D. – Lei ha la sensazione che negli ultimi anni l’accento sia stato posto sul diritto all’aborto, che vi sia un atteggiamento più “militante”?

R. – Oui, c’est ça. Il y a une posture militante, et si on pose une interrogation …

Sì, è così, c’è un atteggiamento “militante”. E se si solleva la domanda sullo status dell’embrione, sulla vita fin dal suo inizio, si viene subito accusati di essere contrari alla legge, contrari la libertà di abortire e via dicendo. C’è un irrigidimento …

D. – Come legge questa evoluzione e questo allontanamento dalla vecchia legge? Cosa ci dice della nostra società?

R. – Je pense que ça nous dit de notre société qu’il y a un éclatement …

Credo che ci dica, della nostra società che è in atto la distruzione dei concetti antropologici e quindi in modo particolare del rispetto della dignità della persona umana; inoltre ci dice che il cammino dell’individualismo, del ciascuno-fa-come-gli-pare-e-come-vuole è ormai totale, e così si evidenzia “il diritto della donna a gestire il proprio corpo come vuole”; non c’è più nulla che difenda il più debole, in questo caso il bambino che sta iniziando la sua vita …

D. – Un altro punto che lei tratta nella sua lettera riguarda la limitazione della libertà d’espressione. In che modo questa misura rappresenterebbe una vera minaccia, un attacco allo stesso principio di democrazia? Questo lei afferma nella lettera …

R. – On voit bien qu’on a eu dans notre Pays des grandes discussions légitimes au moment des attentats …

Sappiamo tutti che nel nostro Paese ci sono state discussioni – legittime – quando ci sono stati gli attentati di Charlie Hebdo sul diritto e sulla libertà d’espressione.
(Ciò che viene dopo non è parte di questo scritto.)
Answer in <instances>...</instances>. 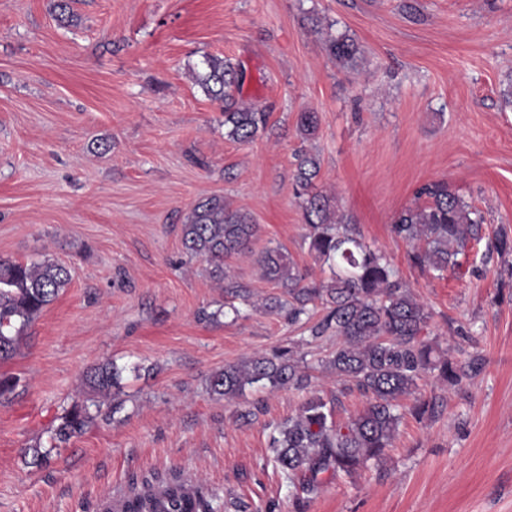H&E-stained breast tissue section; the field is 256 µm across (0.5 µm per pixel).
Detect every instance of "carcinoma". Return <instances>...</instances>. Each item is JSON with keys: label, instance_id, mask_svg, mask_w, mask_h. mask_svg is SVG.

In ogni ambito, nella nostra società è un fondamento, se non uno dei fondamenti e comunque una delle manifestazioni dell’esistenza della democrazia e del diritto di esprimersi in maniera libera. E in questo caso, abbiamo l’impressione che per ragioni “militanti” o ideologiche, ci sia una restrizione del diritto alla libertà d’espressione in internet e una definizione dell’espressione di difesa della vita come inaccettabile in seno alla nostra società.
(Radio Vaticana 30 11 2016)

FRANCIA- approvata legge che vieta di difendere la vita su Internet
Estensione della legge francese sull’aborto che vieta alle associazioni di effettuare consulenze, sostegno e difendere la vita su Internet. Ieri sera infatti con una votazione per alzata di mano, l’Assemblea nazionale ha approvato in prima lettura la norma che aggiunge agli ‘ostacoli all’interruzione di gravidanza’, puniti dalla legge, anche quello ‘digitale’. Il servizio di Roberto Piermarini:

La riforma, che ora dovrà passare all’esame del Senato, nasce da un’iniziativa del governo socialista che punta a oscurare i siti Internet curati da varie associazioni a difesa della vita per sopperire agli effetti di un’altra legge fatta approvare esattamente un anno fa dalla maggioranza che eliminava la settimana obbligatoria di riflessione per le donne che stanno pensando di abortire. L’eliminazione di quello spazio - riporta il sito di Avvenire - nasceva dall’idea secondo la quale la donna non deve rendere conto a nessuno della sua decisione di abortire, che dunque da facoltà depenalizzata a certe condizioni diventa “diritto”. La conseguenza della cancellazione di qualsiasi figura con la quale la donna possa confrontarsi prima di decidere ne era l’inevitabile conseguenza.
Quest’ultimo intervento normativo introduce così una vera e propria repressione di presenze online di quelle associazioni che si dedicano all’ascolto delle donne che si trovano di fronte alla difficile scelta se abortire o meno. Una riforma lungamente annunciata, contro la quale sinora su Internet non si è alzata nessuna tra le voci che abitualmente difendono la libertà di parola.